## Verilen Metin
"""
RAHMÂN, RAHÎM ALLAH ADINA
41:1 Hâ-Mîm.
41:2 (BU VAHYİN) indirilişi, Rahmân ve Rahîm'dendir:
41:3 bir ilahî kelâm ki, (taşıdığı) mesajlar, anlama ve kavrama yeteneğine sahip
insanlar için Arapça bir hitabe olarak apaçık beyan edilmiştir;
41:4 güzel haberleri müjdeleyici ve uyarıcı olarak. Fakat (bu ilahî kelâm
insanlara ne zaman tebliğ edilse) çoğu yüz çevirir ki (mesajını) duymasınlar;
41:5 ve "(Ey Muhammed!)" derler, "Kalplerimiz bizi çağırdığın her şeye
kapalıdır, kulaklarımız sağırdır ve bizimle senin aranda bir engel vardır.
Öyleyse, sen (ne istersen) yap, unutma ki biz de (her zaman yaptığımızı) yine
yapacağız!"
"""
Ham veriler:
"""
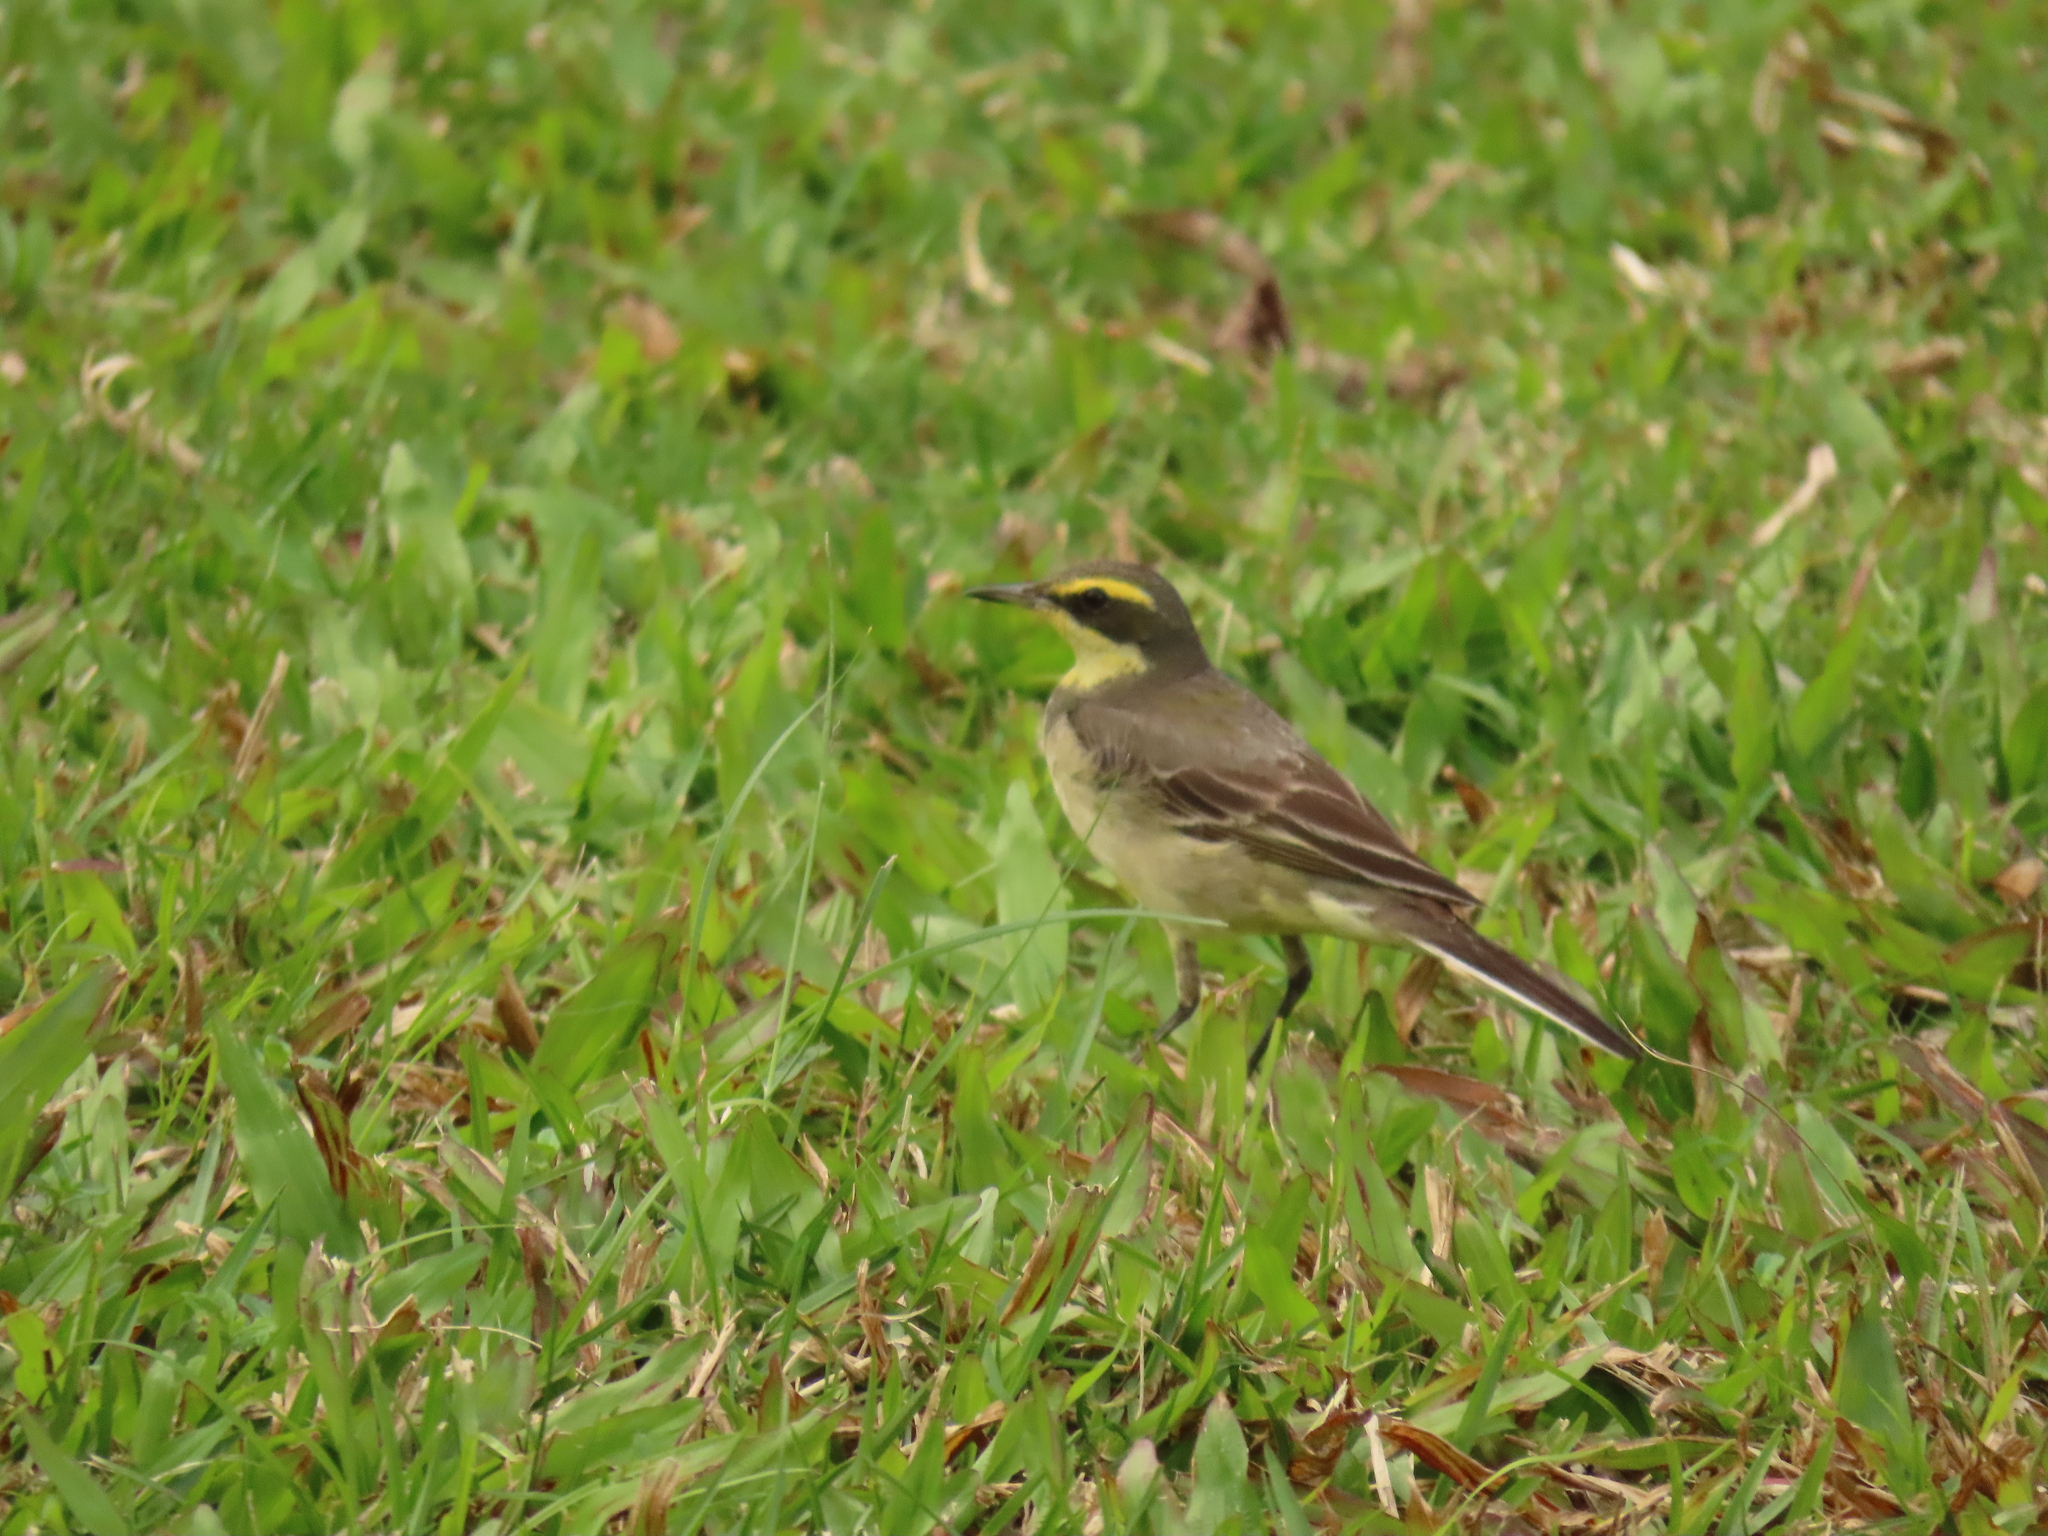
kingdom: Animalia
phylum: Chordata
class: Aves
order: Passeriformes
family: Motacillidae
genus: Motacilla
"""
"""
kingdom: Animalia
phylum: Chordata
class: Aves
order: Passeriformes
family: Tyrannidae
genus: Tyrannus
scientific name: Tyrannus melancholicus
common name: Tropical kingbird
"""
## Görev 1
Ayet metnine göre yüz çevirenler, kendi durumlarını anlatırken hangi şeyleri söylüyor? Bunları metindeki ifadelerle sıralayın.
## Görev 2
Ayet metnine göre mesajlar hangi dilde bir hitabe olarak beyan edilmiştir?
## Görev 3
Ayet metnini son cümlesinden sonra sürdürün.

## Görev Çıktısı 1
- Kalplerimiz bizi çağırdığın her şeye kapalıdır.
- Kulaklarımız sağırdır.
- Bizimle senin aranda bir engel vardır.

## Görev Çıktısı 2
Arapça

## Görev Çıktısı 3
41:6 (Ey Muhammed) de ki, "Ben de ancak sizin gibi bir beşerim. Bana tanrınızın
yalnızca Tek Tanrı olduğu vahyedilmiştir: öyleyse O'na yönelin ve O'ndan
bağışlanma dileyin!" O'ndan başkasına ilahlık yakıştıranların vay haline;
41:7 (vay haline) karşılıksız harcamadan kaçınanların: işte böyleleridir ahireti
inkar edenler!
41:8 (Ama,) imana erip doğru ve yararlı işler yapanlar kesintisiz bir mükafat
kazanacaklardır!
41:9 DE Kİ: "Siz, arzı iki evrede yaratmış olan Allah'ı gerçekten inkar mı
ediyorsunuz? Ve O'na, âlemlerin Rabbine rakip güçlerin bulunduğunu mu iddia
ediyorsunuz?"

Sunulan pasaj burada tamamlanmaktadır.